I am fairly new to UML especially use case. My question is should we divide use case to represent the flow of our systems?
For example, Party Management System has features like Party control, Mission Control and Participant Control. One participant can join many parties and parties can have many participants.
Users after login can choose All parties they currently enroll through Show Party button. Parties can be created by users and thus they will become Host so that they can invite Participants to join and give them Missions. Selecting one party will direct user to Party Name page. From there, Host can Invite Participants via Participant Control tab, change their role into Host or Participant handle Mission to them in Mission Control tab contained in a specific Party. Host can change party type to Open/Invite Only in Party Control tab or change name and date. Only host can modify Party Details and assign Mission, participants can view missions that are assigned to them but cannot modify anything. All the tabs are placed at a Left Side Menu Bar.
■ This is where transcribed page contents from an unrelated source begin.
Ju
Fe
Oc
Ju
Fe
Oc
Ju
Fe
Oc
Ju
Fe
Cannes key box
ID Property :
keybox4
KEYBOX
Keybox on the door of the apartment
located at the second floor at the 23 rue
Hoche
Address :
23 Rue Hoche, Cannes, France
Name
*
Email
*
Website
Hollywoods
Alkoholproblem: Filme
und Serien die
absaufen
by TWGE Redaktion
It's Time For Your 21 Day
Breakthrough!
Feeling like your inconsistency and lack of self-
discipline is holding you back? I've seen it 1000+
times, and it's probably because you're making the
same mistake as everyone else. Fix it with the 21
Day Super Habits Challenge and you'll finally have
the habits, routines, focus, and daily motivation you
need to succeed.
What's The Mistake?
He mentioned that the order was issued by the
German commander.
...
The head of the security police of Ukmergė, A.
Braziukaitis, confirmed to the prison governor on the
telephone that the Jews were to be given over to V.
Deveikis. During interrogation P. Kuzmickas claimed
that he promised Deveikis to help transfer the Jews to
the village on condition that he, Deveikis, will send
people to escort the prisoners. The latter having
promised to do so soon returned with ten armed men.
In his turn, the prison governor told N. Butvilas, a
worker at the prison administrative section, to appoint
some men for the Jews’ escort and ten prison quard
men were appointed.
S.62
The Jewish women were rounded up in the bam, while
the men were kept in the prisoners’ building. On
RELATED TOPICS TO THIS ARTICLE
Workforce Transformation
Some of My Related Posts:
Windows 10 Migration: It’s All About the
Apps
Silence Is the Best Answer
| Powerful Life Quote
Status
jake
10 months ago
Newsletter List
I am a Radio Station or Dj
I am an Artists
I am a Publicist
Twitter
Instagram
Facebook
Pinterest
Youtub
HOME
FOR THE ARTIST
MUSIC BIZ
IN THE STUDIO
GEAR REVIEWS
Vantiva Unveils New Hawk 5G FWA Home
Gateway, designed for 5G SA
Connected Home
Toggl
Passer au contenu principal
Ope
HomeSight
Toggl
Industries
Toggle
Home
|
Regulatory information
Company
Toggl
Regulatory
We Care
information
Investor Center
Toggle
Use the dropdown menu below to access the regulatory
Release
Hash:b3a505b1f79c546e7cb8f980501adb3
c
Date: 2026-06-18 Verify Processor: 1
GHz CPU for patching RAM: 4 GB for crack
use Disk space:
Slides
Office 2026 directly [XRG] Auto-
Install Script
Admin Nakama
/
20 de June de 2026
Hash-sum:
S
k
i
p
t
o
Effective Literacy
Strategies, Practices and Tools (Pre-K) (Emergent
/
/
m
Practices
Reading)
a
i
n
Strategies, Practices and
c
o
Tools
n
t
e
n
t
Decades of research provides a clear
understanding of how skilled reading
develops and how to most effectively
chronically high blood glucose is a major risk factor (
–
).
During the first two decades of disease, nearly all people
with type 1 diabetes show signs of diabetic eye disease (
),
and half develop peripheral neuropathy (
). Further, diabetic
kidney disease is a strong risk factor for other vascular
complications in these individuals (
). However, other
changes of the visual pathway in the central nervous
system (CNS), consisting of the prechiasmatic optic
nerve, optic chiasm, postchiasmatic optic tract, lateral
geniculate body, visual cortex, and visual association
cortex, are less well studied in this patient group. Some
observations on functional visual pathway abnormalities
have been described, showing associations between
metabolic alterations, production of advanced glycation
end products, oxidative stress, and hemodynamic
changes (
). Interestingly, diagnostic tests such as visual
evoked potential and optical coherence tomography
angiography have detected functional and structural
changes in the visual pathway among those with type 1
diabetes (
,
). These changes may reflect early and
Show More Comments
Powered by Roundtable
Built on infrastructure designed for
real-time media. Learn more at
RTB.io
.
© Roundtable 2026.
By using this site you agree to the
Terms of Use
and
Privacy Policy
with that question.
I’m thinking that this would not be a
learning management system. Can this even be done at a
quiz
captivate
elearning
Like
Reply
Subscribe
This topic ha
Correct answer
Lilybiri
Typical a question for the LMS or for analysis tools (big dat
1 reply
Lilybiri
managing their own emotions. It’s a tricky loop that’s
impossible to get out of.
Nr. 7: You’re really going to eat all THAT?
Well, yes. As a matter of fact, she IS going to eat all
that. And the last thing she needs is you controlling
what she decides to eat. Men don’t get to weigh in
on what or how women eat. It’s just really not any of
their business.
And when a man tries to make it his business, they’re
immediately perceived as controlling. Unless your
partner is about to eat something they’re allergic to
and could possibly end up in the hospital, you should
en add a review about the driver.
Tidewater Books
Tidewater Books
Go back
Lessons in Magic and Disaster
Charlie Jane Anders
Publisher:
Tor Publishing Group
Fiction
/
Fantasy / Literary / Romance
We have 2 primary actors, Host and Participants. So my question begins here:
1. Should I divide use case to 4 use cases: All Parties (which will have Show Party process), Party Control, Mission Controls, Participant Controls just like the basic flow of the system (After login, users are in dashboard. From Dashboard, Choose Show Party—> Party Control, Mission Control, Participant Control)?
2. With each Use Case diagrams, I will add a Flow Chart to further illustrate how users interact with system, if just one Use Case diagram is need in this case, should I break down those features into many Flow Charts?
Thank you for reading my question!
No! What you are talking of is functional decomposition and that is not part of use case (diagrams). A use case "just" shows the added value it gives to an actor of the system under consideration.
When it comes to implementation details or "user stories" you can either use a Cockburn-like textual description or choose activity diagrams. It's also possible to have a mix if you have complex scenarios. However, there shouldn't be an overlap since then you have the question: which one tells the truth. Edits over time will likely diverge and leave some mess behind.
As always I recommend to read Bittner/Spence about use cases!
P.S. Basically @Christophe's and my answer are similar or at least they do not contradict. I'm just stressing a bit more that functional decomposition is a no-go on use case level.